La recuperación de las microcuencas es urgente

Continuando con la estrategia del Plan Hídrico Nacional, las acciones emprendidas por el gobernador Eduardo Ramírez Aguilar en el cuidado del agua va en serio, con rigor y sin demora, ya que está consciente que este reto es una pieza para las futuras generaciones y el mañana de nuestro planeta.

En este sentido, en pasados días el mandatario estuvo en el ejido 30 de Noviembre de Villaflores, donde se realizaron trabajos de saneamiento, estando a la cabeza de estos, acompañado de los pobladores y autoridades ejidales.

La acción emprendida es parte de un conjunto de actividades que se realizarán en 33 municipios más, con el fin de que en pequeños espacios comience una tarea titánica, ya que el cuidado del agua no es un juego y recuperar esos pequeños ecosistemas representa un avance significativo.

Esto sin duda muestra la gran voluntad del mandatario para tomarse los retos en serio y que mejor manera que involucrarse con la comunidad, misma que no dudó en secundarlo para así abonar a una mancuerna entre instituciones y ciudadanía en beneficio mutuo.

Recordemos que en estas mismas líneas y en los reportajes, mencionamos la inmensa capacidad hídrica que Chiapas posee frente a los demás estados, eso sí, carente de una infraestructura para una mayor distribución.

Entonces, para las comunidades alejadas, las microcuencas junto con arroyos y mantos acuíferos subterráneos representan una de las pocas fuentes de acceso al vital líquido, por ello su cuidado permitirá su acceso, aunque sea limitado.

Desafortunadamente, estas microcuencas son por llamarlo así “un basurero” poco controlado para las industrias, municipios y los ganaderos, que poco o nada han hecho para cuidarlo; es más, empresas como Veolia y demás encargadas de la basura, han hecho de estas el vertedero de lixiviados, lo que ponen en peligro la disponibilidad del agua.

Es más, las actividades ganaderas y agrícolas para lograr este fin en beneficio del medio ambiente, deben ser, con toda la seriedad, ecoamigables y responsables con el uso del agua, ya que ambas actividades se sabe, requieren de grandes cantidades de agua para poder producir el alimento que la población necesita.

Retomando este tema de las devastaciones acuíferas por parte de las industrias, no podemos dejar pasar por alto los estragos generados por las granjas porcinas en Yucatán, mismas que ya pusieron en riesgo reservas de agua subterráneas, siendo un alto costo para el ecosistema de la Península.

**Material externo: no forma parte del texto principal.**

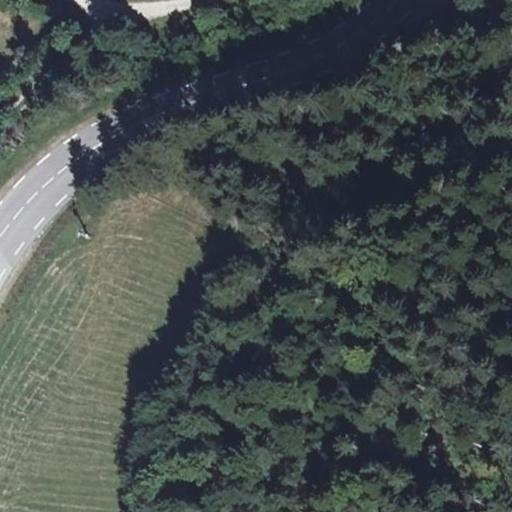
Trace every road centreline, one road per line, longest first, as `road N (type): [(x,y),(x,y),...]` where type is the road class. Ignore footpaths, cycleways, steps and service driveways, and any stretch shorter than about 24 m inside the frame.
road 1 (secondary): [(395,0),(330,51),(102,145),(25,205),(0,238)]
road 2 (track): [(99,14),(0,135)]
road 3 (track): [(225,0),(136,14),(99,14),(81,0)]
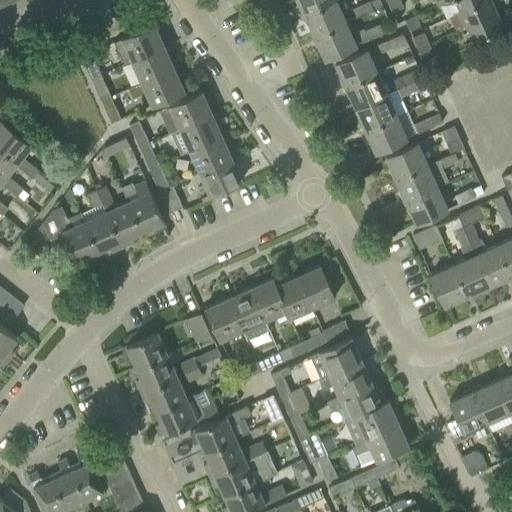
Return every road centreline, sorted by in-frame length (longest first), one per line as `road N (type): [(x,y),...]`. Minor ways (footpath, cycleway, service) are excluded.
road 1 (residential): [(511,320),(440,352),(418,353),(400,342),(322,197)]
road 2 (unclassified): [(79,335),(136,281),(322,197)]
road 3 (unclassified): [(322,197),(183,0)]
road 4 (residential): [(179,511),(136,451),(79,335)]
road 5 (unclassified): [(0,431),(79,335)]
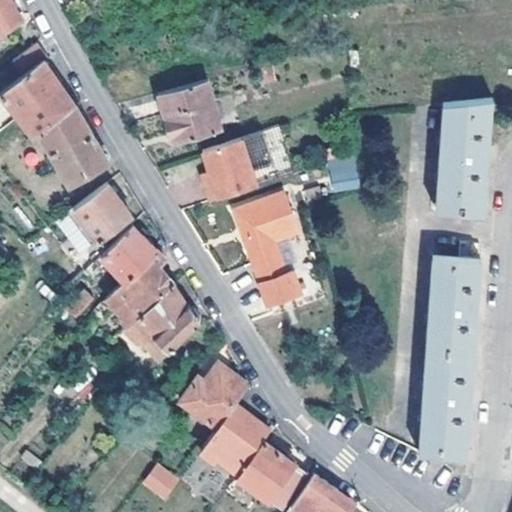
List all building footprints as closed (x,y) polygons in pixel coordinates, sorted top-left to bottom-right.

Pero estas acciones no bastan con legislaciones, deben haber acciones contundentes, como la ya demostrada por el mandatorio, quien con su ejemplo dicta lo que las respectivas dependencias a cargo deben hacer.

Como bien dijo un legislador, “basta de simulaciones ambientales”, ya que los estragos ecoambientales ya están pasando factura y por las situaciones actuales del cambio climático, no hay que dar revés, estamos a tiempo, pero sin demoras en este compromiso para salvaguardar las reservas del agua.

Tampoco esta acción es responsabilidad única de los gobiernos, si la sociedad civil no actúa como lo han hecho algunas comunidades, nuestro futuro estará comprometido. Por ello debemos estar atentos acerca del futuro del agua, que según analistas podría ser una constante en los conflictos armados.